Travail demandé — Reproduisez fidèlement, sans rien modifier, toutes les lignes de l'ensemble des items ci-dessous, du premier au dernier.

Entrées extraites —
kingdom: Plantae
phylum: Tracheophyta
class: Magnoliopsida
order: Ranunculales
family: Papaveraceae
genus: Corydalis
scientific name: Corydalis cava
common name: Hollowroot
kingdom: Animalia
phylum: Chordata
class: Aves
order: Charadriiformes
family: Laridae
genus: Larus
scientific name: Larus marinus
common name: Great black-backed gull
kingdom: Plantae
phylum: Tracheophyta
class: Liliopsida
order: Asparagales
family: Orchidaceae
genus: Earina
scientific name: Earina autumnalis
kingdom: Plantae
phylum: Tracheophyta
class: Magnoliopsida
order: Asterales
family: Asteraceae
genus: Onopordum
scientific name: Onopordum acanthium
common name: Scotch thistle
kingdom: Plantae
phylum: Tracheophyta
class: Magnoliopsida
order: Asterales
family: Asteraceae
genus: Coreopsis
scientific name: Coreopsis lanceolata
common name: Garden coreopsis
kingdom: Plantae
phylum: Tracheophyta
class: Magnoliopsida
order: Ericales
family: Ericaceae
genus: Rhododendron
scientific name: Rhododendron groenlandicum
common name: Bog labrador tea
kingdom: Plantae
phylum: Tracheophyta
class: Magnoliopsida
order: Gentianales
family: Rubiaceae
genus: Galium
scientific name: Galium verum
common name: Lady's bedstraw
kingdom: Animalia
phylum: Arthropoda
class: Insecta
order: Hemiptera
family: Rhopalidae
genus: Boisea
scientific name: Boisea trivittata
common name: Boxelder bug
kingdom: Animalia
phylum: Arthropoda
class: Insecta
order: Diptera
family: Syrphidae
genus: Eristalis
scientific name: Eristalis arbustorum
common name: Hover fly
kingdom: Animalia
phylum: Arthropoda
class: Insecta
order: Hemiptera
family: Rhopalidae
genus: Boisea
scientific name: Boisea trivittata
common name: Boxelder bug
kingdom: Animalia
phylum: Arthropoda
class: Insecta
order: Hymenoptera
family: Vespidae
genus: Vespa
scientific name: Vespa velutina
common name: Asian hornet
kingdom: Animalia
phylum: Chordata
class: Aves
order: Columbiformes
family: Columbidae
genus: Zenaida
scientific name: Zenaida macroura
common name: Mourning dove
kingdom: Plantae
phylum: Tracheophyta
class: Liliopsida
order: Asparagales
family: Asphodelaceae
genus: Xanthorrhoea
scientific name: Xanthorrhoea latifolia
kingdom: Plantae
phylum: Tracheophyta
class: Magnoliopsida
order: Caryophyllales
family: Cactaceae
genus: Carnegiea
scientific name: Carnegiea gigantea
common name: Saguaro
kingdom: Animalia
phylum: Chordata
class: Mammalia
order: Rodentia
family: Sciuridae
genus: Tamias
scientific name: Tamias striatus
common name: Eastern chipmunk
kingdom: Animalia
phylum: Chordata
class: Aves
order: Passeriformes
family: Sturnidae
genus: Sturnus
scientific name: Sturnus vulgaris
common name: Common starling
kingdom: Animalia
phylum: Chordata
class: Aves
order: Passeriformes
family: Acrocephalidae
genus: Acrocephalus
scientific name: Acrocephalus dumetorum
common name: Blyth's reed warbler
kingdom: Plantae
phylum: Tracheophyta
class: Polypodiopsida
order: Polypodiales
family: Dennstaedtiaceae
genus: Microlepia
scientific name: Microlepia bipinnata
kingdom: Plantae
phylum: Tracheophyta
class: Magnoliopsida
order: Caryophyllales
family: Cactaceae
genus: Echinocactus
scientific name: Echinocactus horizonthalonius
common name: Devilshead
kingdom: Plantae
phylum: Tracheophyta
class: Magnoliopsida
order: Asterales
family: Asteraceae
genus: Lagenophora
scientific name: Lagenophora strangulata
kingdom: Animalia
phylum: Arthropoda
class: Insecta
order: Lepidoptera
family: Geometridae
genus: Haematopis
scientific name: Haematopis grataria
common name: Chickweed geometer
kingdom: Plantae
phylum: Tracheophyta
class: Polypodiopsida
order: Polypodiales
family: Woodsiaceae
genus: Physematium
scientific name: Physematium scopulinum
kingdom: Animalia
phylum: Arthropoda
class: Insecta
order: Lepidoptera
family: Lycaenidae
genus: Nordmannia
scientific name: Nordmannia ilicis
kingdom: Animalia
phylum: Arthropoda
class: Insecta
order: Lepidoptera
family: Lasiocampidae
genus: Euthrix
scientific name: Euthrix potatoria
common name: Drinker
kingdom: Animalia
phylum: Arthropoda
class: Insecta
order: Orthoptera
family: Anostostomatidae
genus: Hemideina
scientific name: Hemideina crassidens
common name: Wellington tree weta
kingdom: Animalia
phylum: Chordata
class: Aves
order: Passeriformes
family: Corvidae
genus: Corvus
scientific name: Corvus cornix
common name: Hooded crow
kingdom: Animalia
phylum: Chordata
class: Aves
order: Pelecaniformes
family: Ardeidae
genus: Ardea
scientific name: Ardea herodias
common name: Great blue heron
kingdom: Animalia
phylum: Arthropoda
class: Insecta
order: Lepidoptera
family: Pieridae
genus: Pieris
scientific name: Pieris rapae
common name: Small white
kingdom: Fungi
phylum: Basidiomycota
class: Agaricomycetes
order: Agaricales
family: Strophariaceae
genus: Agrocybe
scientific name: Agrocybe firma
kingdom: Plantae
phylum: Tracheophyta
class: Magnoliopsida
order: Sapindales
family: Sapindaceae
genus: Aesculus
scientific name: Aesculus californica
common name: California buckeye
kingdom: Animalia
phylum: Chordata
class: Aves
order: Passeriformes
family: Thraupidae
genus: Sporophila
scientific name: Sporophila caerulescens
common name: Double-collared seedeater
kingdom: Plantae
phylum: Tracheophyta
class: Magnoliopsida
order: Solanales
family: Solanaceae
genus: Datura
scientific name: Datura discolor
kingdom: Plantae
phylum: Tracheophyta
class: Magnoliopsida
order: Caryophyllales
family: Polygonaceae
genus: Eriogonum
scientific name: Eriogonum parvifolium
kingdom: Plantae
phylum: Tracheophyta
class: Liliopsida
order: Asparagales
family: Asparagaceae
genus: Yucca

Résultat obtenu —
kingdom: Plantae
phylum: Tracheophyta
class: Magnoliopsida
order: Ranunculales
family: Papaveraceae
genus: Corydalis
scientific name: Corydalis cava
common name: Hollowroot
kingdom: Animalia
phylum: Chordata
class: Aves
order: Charadriiformes
family: Laridae
genus: Larus
scientific name: Larus marinus
common name: Great black-backed gull
kingdom: Plantae
phylum: Tracheophyta
class: Liliopsida
order: Asparagales
family: Orchidaceae
genus: Earina
scientific name: Earina autumnalis
kingdom: Plantae
phylum: Tracheophyta
class: Magnoliopsida
order: Asterales
family: Asteraceae
genus: Onopordum
scientific name: Onopordum acanthium
common name: Scotch thistle
kingdom: Plantae
phylum: Tracheophyta
class: Magnoliopsida
order: Asterales
family: Asteraceae
genus: Coreopsis
scientific name: Coreopsis lanceolata
common name: Garden coreopsis
kingdom: Plantae
phylum: Tracheophyta
class: Magnoliopsida
order: Ericales
family: Ericaceae
genus: Rhododendron
scientific name: Rhododendron groenlandicum
common name: Bog labrador tea
kingdom: Plantae
phylum: Tracheophyta
class: Magnoliopsida
order: Gentianales
family: Rubiaceae
genus: Galium
scientific name: Galium verum
common name: Lady's bedstraw
kingdom: Animalia
phylum: Arthropoda
class: Insecta
order: Hemiptera
family: Rhopalidae
genus: Boisea
scientific name: Boisea trivittata
common name: Boxelder bug
kingdom: Animalia
phylum: Arthropoda
class: Insecta
order: Diptera
family: Syrphidae
genus: Eristalis
scientific name: Eristalis arbustorum
common name: Hover fly
kingdom: Animalia
phylum: Arthropoda
class: Insecta
order: Hemiptera
family: Rhopalidae
genus: Boisea
scientific name: Boisea trivittata
common name: Boxelder bug
kingdom: Animalia
phylum: Arthropoda
class: Insecta
order: Hymenoptera
family: Vespidae
genus: Vespa
scientific name: Vespa velutina
common name: Asian hornet
kingdom: Animalia
phylum: Chordata
class: Aves
order: Columbiformes
family: Columbidae
genus: Zenaida
scientific name: Zenaida macroura
common name: Mourning dove
kingdom: Plantae
phylum: Tracheophyta
class: Liliopsida
order: Asparagales
family: Asphodelaceae
genus: Xanthorrhoea
scientific name: Xanthorrhoea latifolia
kingdom: Plantae
phylum: Tracheophyta
class: Magnoliopsida
order: Caryophyllales
family: Cactaceae
genus: Carnegiea
scientific name: Carnegiea gigantea
common name: Saguaro
kingdom: Animalia
phylum: Chordata
class: Mammalia
order: Rodentia
family: Sciuridae
genus: Tamias
scientific name: Tamias striatus
common name: Eastern chipmunk
kingdom: Animalia
phylum: Chordata
class: Aves
order: Passeriformes
family: Sturnidae
genus: Sturnus
scientific name: Sturnus vulgaris
common name: Common starling
kingdom: Animalia
phylum: Chordata
class: Aves
order: Passeriformes
family: Acrocephalidae
genus: Acrocephalus
scientific name: Acrocephalus dumetorum
common name: Blyth's reed warbler
kingdom: Plantae
phylum: Tracheophyta
class: Polypodiopsida
order: Polypodiales
family: Dennstaedtiaceae
genus: Microlepia
scientific name: Microlepia bipinnata
kingdom: Plantae
phylum: Tracheophyta
class: Magnoliopsida
order: Caryophyllales
family: Cactaceae
genus: Echinocactus
scientific name: Echinocactus horizonthalonius
common name: Devilshead
kingdom: Plantae
phylum: Tracheophyta
class: Magnoliopsida
order: Asterales
family: Asteraceae
genus: Lagenophora
scientific name: Lagenophora strangulata
kingdom: Animalia
phylum: Arthropoda
class: Insecta
order: Lepidoptera
family: Geometridae
genus: Haematopis
scientific name: Haematopis grataria
common name: Chickweed geometer
kingdom: Plantae
phylum: Tracheophyta
class: Polypodiopsida
order: Polypodiales
family: Woodsiaceae
genus: Physematium
scientific name: Physematium scopulinum
kingdom: Animalia
phylum: Arthropoda
class: Insecta
order: Lepidoptera
family: Lycaenidae
genus: Nordmannia
scientific name: Nordmannia ilicis
kingdom: Animalia
phylum: Arthropoda
class: Insecta
order: Lepidoptera
family: Lasiocampidae
genus: Euthrix
scientific name: Euthrix potatoria
common name: Drinker
kingdom: Animalia
phylum: Arthropoda
class: Insecta
order: Orthoptera
family: Anostostomatidae
genus: Hemideina
scientific name: Hemideina crassidens
common name: Wellington tree weta
kingdom: Animalia
phylum: Chordata
class: Aves
order: Passeriformes
family: Corvidae
genus: Corvus
scientific name: Corvus cornix
common name: Hooded crow
kingdom: Animalia
phylum: Chordata
class: Aves
order: Pelecaniformes
family: Ardeidae
genus: Ardea
scientific name: Ardea herodias
common name: Great blue heron
kingdom: Animalia
phylum: Arthropoda
class: Insecta
order: Lepidoptera
family: Pieridae
genus: Pieris
scientific name: Pieris rapae
common name: Small white
kingdom: Fungi
phylum: Basidiomycota
class: Agaricomycetes
order: Agaricales
family: Strophariaceae
genus: Agrocybe
scientific name: Agrocybe firma
kingdom: Plantae
phylum: Tracheophyta
class: Magnoliopsida
order: Sapindales
family: Sapindaceae
genus: Aesculus
scientific name: Aesculus californica
common name: California buckeye
kingdom: Animalia
phylum: Chordata
class: Aves
order: Passeriformes
family: Thraupidae
genus: Sporophila
scientific name: Sporophila caerulescens
common name: Double-collared seedeater
kingdom: Plantae
phylum: Tracheophyta
class: Magnoliopsida
order: Solanales
family: Solanaceae
genus: Datura
scientific name: Datura discolor
kingdom: Plantae
phylum: Tracheophyta
class: Magnoliopsida
order: Caryophyllales
family: Polygonaceae
genus: Eriogonum
scientific name: Eriogonum parvifolium
kingdom: Plantae
phylum: Tracheophyta
class: Liliopsida
order: Asparagales
family: Asparagaceae
genus: Yucca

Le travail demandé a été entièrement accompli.